Los manifestantes denunciaron que la nueva configuración de distritos reduce la influencia de la población negra en el sistema electoral, en un contexto marcado por tensiones sobre el derecho al voto en Estados Unidos.
Cambios en distritos y suspensión de elecciones primarias
Este viernes fueron presentados al menos cuatro proyectos de redistribución electoral tras la decisión del gobernador de Luisiana, Jeff Landry, de suspender las elecciones primarias previstas para el 16 de mayo.
- La medida fue tomada para permitir ajustes en el mapa político del estado, lo que ha generado críticas de sectores que consideran que el proceso favorece intereses partidistas.
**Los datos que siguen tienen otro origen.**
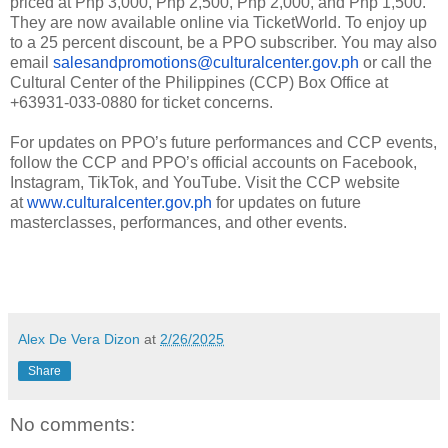
priced at Php 3,000, Php 2,500, Php 2,000, and Php 1,500.
They are now available online via TicketWorld. To enjoy up
to a 25 percent discount, be a PPO subscriber. You may also
email
salesandpromotions@culturalcenter.gov.ph
or call the
Cultural Center of the Philippines (CCP) Box Office at
+63931-033-0880 for ticket concerns.
For updates on PPO’s future performances and CCP events,
follow the CCP and PPO’s official accounts on Facebook,
Instagram, TikTok, and YouTube. Visit the CCP website
at
www.culturalcenter.gov.ph
for updates on future
masterclasses, performances, and other events.
Alex De Vera Dizon
at
2/26/2025
Share
No comments: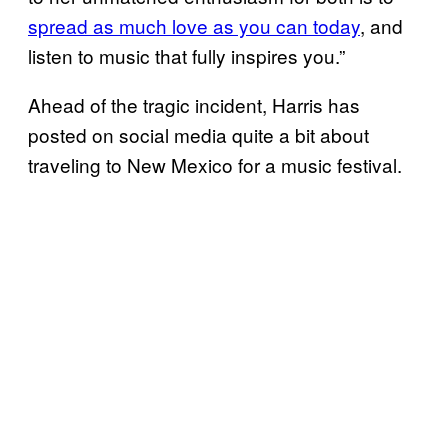
spread as much love as you can today
, and
listen to music that fully inspires you.”
Ahead of the tragic incident, Harris has
posted on social media quite a bit about
traveling to New Mexico for a music festival.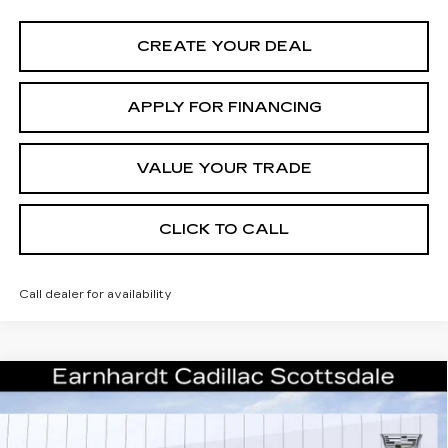
CREATE YOUR DEAL
APPLY FOR FINANCING
VALUE YOUR TRADE
CLICK TO CALL
Call dealer for availability
Compare Vehicle
NEW
2026
CADILLAC XT5
$55,671
PREMIUM LUXURY
*EARNHARDT PRICE
VIN:
1GYKNCRSXTZ107115
Stock:
C26296
Model:
6NH26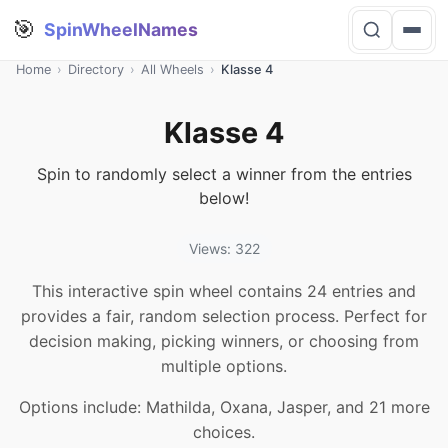
🎯
SpinWheelNames
Home
›
Directory
›
All Wheels
›
Klasse 4
Klasse 4
Spin to randomly select a winner from the entries
below!
Views: 322
This interactive spin wheel contains 24 entries and
provides a fair, random selection process. Perfect for
decision making, picking winners, or choosing from
multiple options.
Options include: Mathilda, Oxana, Jasper, and 21 more
choices.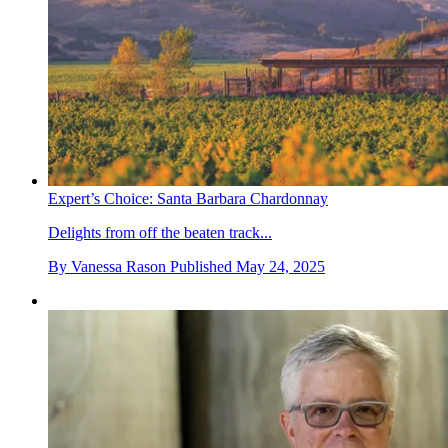
Expert’s Choice: Santa Barbara Chardonnay
Delights from off the beaten track...
By
Vanessa Rason
Published
May 24, 2025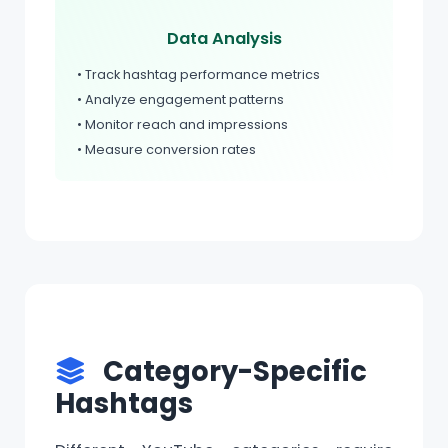
Data Analysis
• Track hashtag performance metrics
• Analyze engagement patterns
• Monitor reach and impressions
• Measure conversion rates
Category-Specific
Hashtags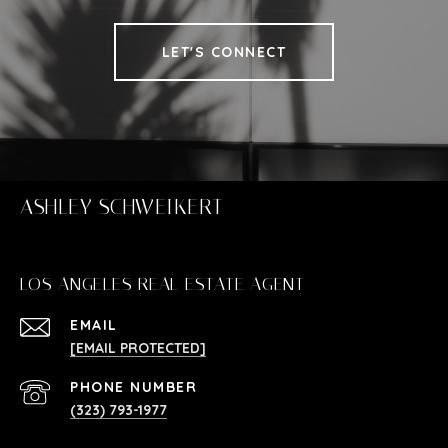
LET'S CONNECT
ASHLEY SCHWEIKERT
LOS ANGELES REAL ESTATE AGENT
EMAIL
[EMAIL PROTECTED]
PHONE NUMBER
(323) 793-1977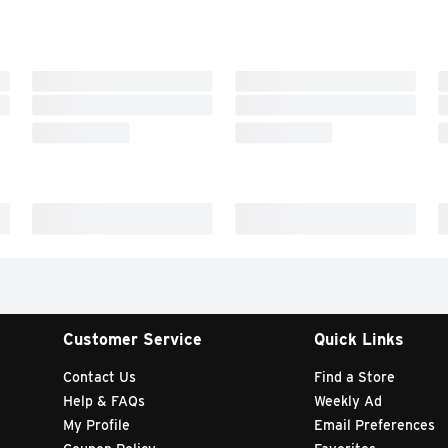
Customer Service
Quick Links
Contact Us
Find a Store
Help & FAQs
Weekly Ad
My Profile
Email Preferences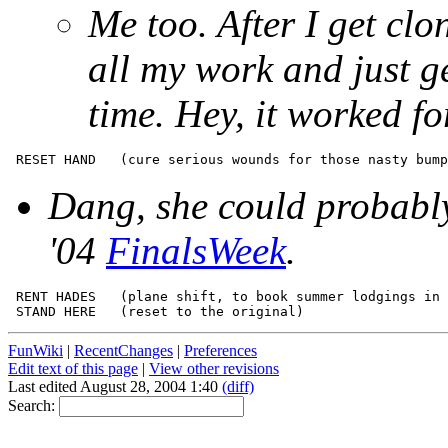
Me too. After I get clo
all my work and just ge
time. Hey, it worked fo
Dang, she could probably
'04
FinalsWeek
.
 RENT HADES   (plane shift, to book summer lodgings in 
FunWiki
|
RecentChanges
|
Preferences
Edit text of this page
|
View other revisions
Last edited August 28, 2004 1:40
(diff)
Search: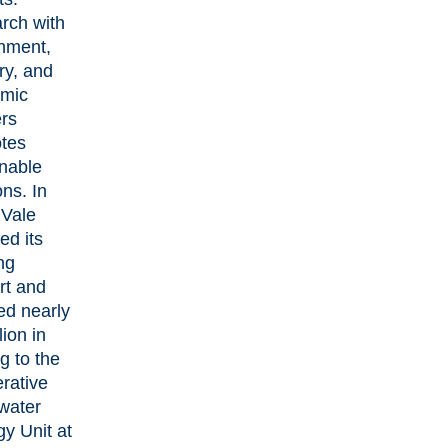
rch with
nment,
ry, and
mic
ers
tes
inable
ons. In
 Vale
ed its
ng
rt and
ed nearly
lion in
g to the
rative
water
y Unit at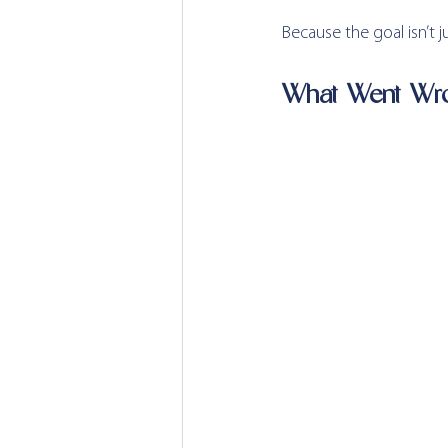
Because the goal isn’t j
What Went Wr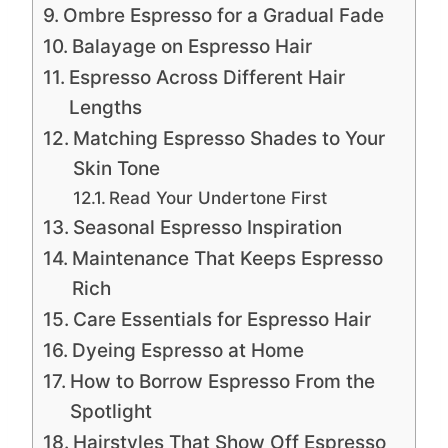
Ombre Espresso for a Gradual Fade
Balayage on Espresso Hair
Espresso Across Different Hair
Lengths
Matching Espresso Shades to Your
Skin Tone
Read Your Undertone First
Seasonal Espresso Inspiration
Maintenance That Keeps Espresso
Rich
Care Essentials for Espresso Hair
Dyeing Espresso at Home
How to Borrow Espresso From the
Spotlight
Hairstyles That Show Off Espresso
Fallo de la Corte Suprema y avance republicano
La Corte Suprema de Estados Unidos anuló recientemente uno de los dos distritos de Luisiana con mayoría de población afroamericana, lo que abrió la puerta a una nueva redistribución impulsada por legisladores republicanos.
Este rediseño cuenta con el respaldo del expresidente Donald Trump, quien busca fortalecer la mayoría conservadora en el Congreso de cara a las elecciones de medio término.
El Capitolio estatal en Baton Rouge fue escenario de protestas masivas, donde los asistentes corearon consignas como “¡Manos fuera de nuestro voto!” en defensa de sus derechos electorales.
Críticas por posible manipulación electoral
La organización de derechos civiles ACLU advirtió que el caso refleja un intento de manipulación del sistema electoral, donde los legisladores estarían seleccionando a sus propios votantes en lugar de respetar la voluntad ciudadana.
Molly McGrath, directora de defensa del voto de la organización, afirmó que en Estados Unidos se están observando actos de resistencia ciudadana frente a lo que calificó como ataques a los derechos electorales.
Asimismo, subrayó que las comunidades afectadas están organizándose para defender su participación política y evitar lo que consideran un retroceso en la democracia representativa.